> [Extract]:
ANZ reduces its Fonterra 2016/17 milk price forecast, although it still remains above the co-operative's own forecast

ANZ rural economist Con Williams has cut his Fonterra milk price forecast for the current dairy season by up to 15 cents following recent GlobalDairyTrade auctions and Fonterra’s interim financial results.

Williams says ANZ, the country’s biggest rural lender, is now forecasting a milk price of $6.10 to $6.15 per kilogramme of milk solids in 2016/17, down from its previous forecast of $6.25/kg MS. ANZ’s new forecast does, however, remain above Fonterra’s own forecast of $6.00/kg MS.

In the latest GlobalDairyTrade auction on March 22, overall prices gained 1.7%, with Whole Milk Powder up 2.9%. This contrasted with the dismal result at the previous auction two weeks earlier when WMP prices slumped 12.4%, leading an overall drop of 6.3% in prices.

On the same day as the latest auction, Fonterra retained its forecast $6/kg MS price for the co-operative’s farmer-owners. This came with Fonterra’s interim financial results, where the co-operative trimmed the potential earnings per share by 5 cents, and forecast an unchanged annual dividend of 40c.

Williams points out the focus is now turning towards the opening milk price forecast and advance rates for the 2017/18 dairy season, which will set the tone for farm spending.

“We expect an opening forecast in the high-$5/kg for 2017/18. Cashflow for the average fully shared Fonterra supplier looks to be $5.75/kg MS in 2016/17 and this is set to improve into the low-$6.00/kg MS in 2017/18, using above forecasts, a similar dividend and excluding loan repayments. This improvement is largely driven by improved deferred payments compared with the prior two seasons,” says Williams.

“With breakeven for the sector in the low-$5s, the sector is moving back into the black, though hardly flush with cash.” 

“A big focus will be debt repayment from the poor 2015/16 season. The sector accumulated circa $1.50/kg MS of debt during this period and this will need to be reduced to improve financial metrics which will be further eroded with interest rates biased higher, and still a large proportion of debt on short-term rates. However, there will be some natural uplift in spending related to cyclical costs that swing with the milk price, supplementary feed, grazing etc, and capital expenditure that was trimmed to unsustainable lows during 2014/15 and 2015/16,” says Williams.

He predicts global dairy markets will remain volatile.

“While reduced supply lifted prices in late-2016, supply indicators are now pointing higher. The commodity complex globally still looks vulnerable to a turn in the reflation trade, though each commodity will be influenced by its own supply/demand characteristics.”

> [What you will do]:
Reproduce the milk price article word for word, starting at the words "ANZ rural economist" and stopping after "6.3% in prices.".

> [Data section]:
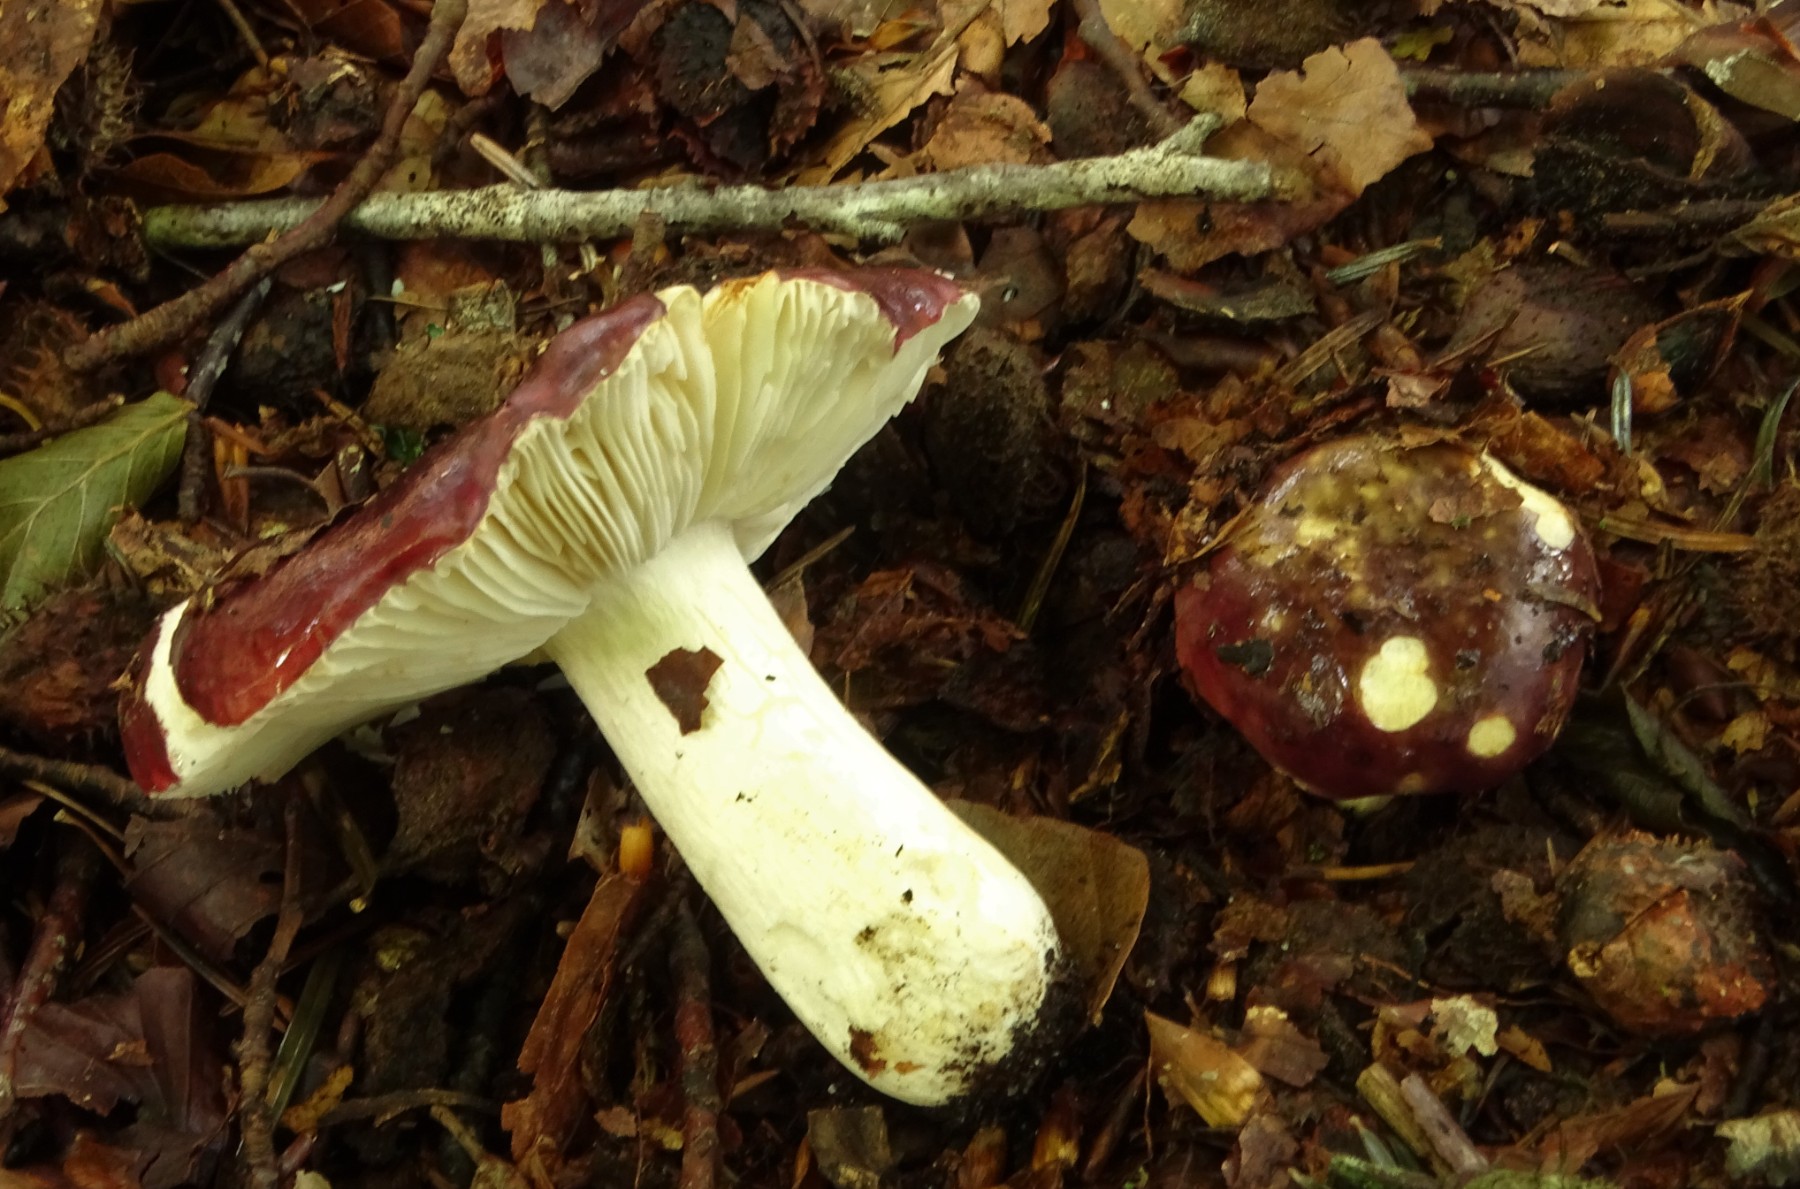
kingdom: Fungi
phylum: Basidiomycota
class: Agaricomycetes
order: Russulales
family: Russulaceae
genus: Russula
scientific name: Russula atropurpurea
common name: purpurbroget skørhat
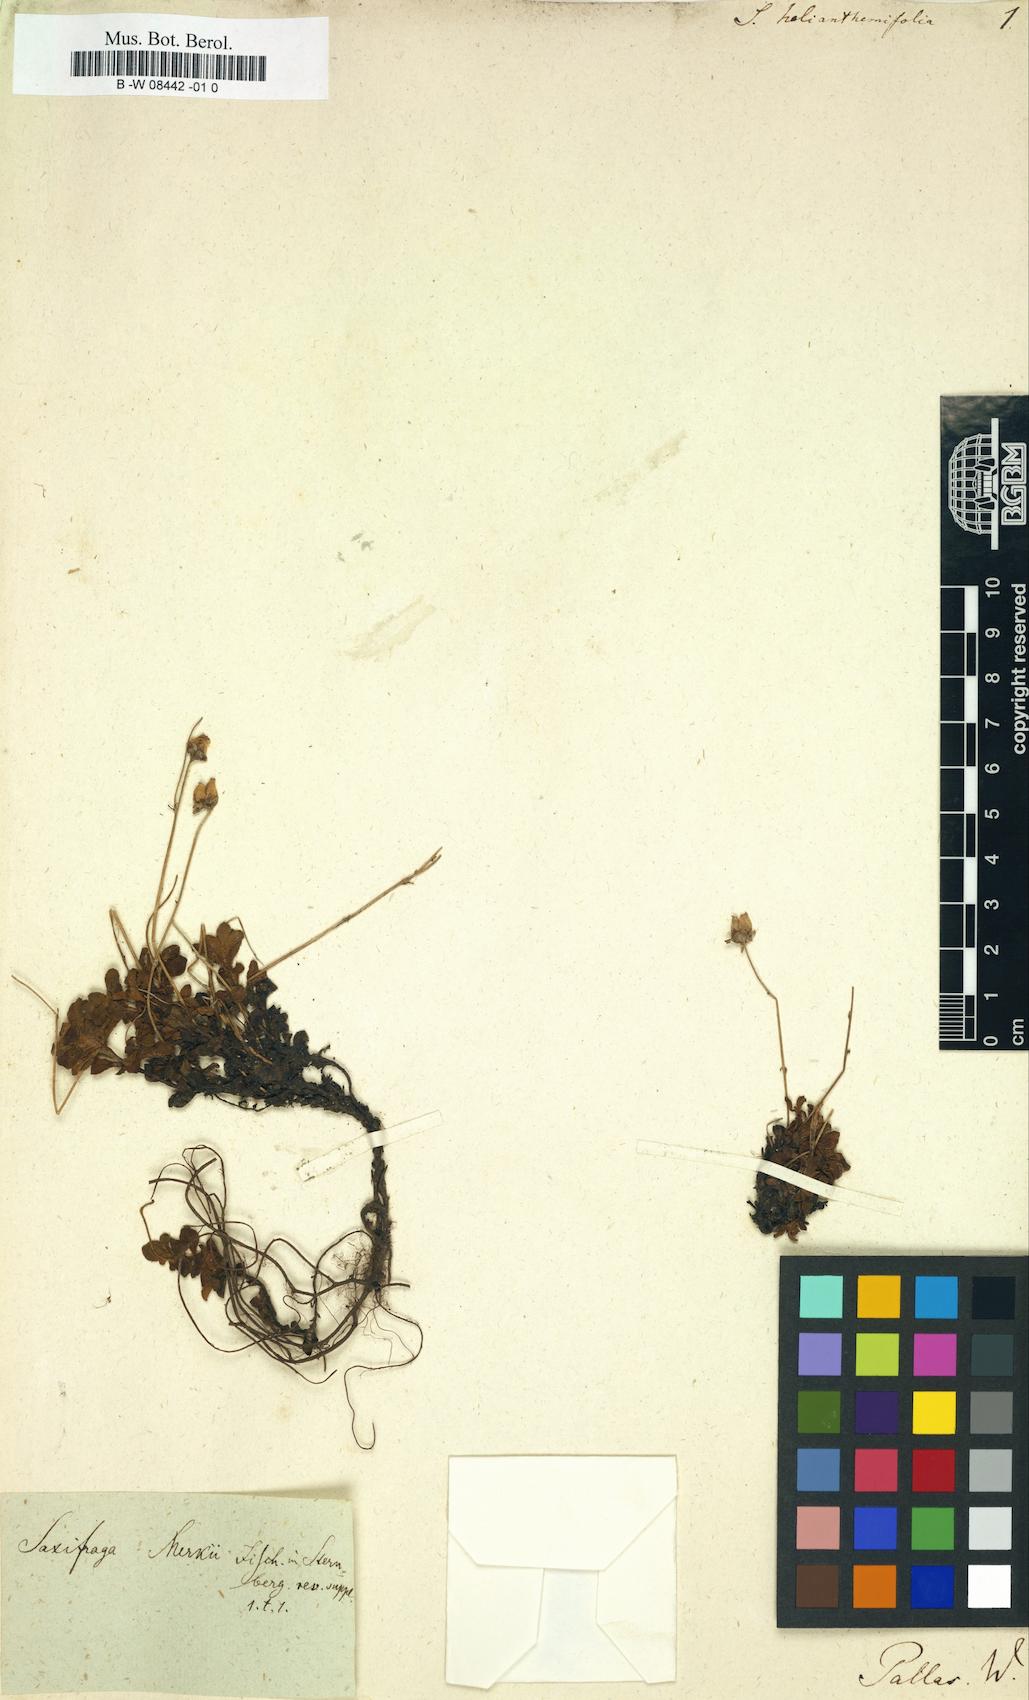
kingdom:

> [Answer section]:
ANZ rural economist Con Williams has cut his Fonterra milk price forecast for the current dairy season by up to 15 cents following recent GlobalDairyTrade auctions and Fonterra’s interim financial results.

Williams says ANZ, the country’s biggest rural lender, is now forecasting a milk price of $6.10 to $6.15 per kilogramme of milk solids in 2016/17, down from its previous forecast of $6.25/kg MS. ANZ’s new forecast does, however, remain above Fonterra’s own forecast of $6.00/kg MS.

In the latest GlobalDairyTrade auction on March 22, overall prices gained 1.7%, with Whole Milk Powder up 2.9%. This contrasted with the dismal result at the previous auction two weeks earlier when WMP prices slumped 12.4%, leading an overall drop of 6.3% in prices.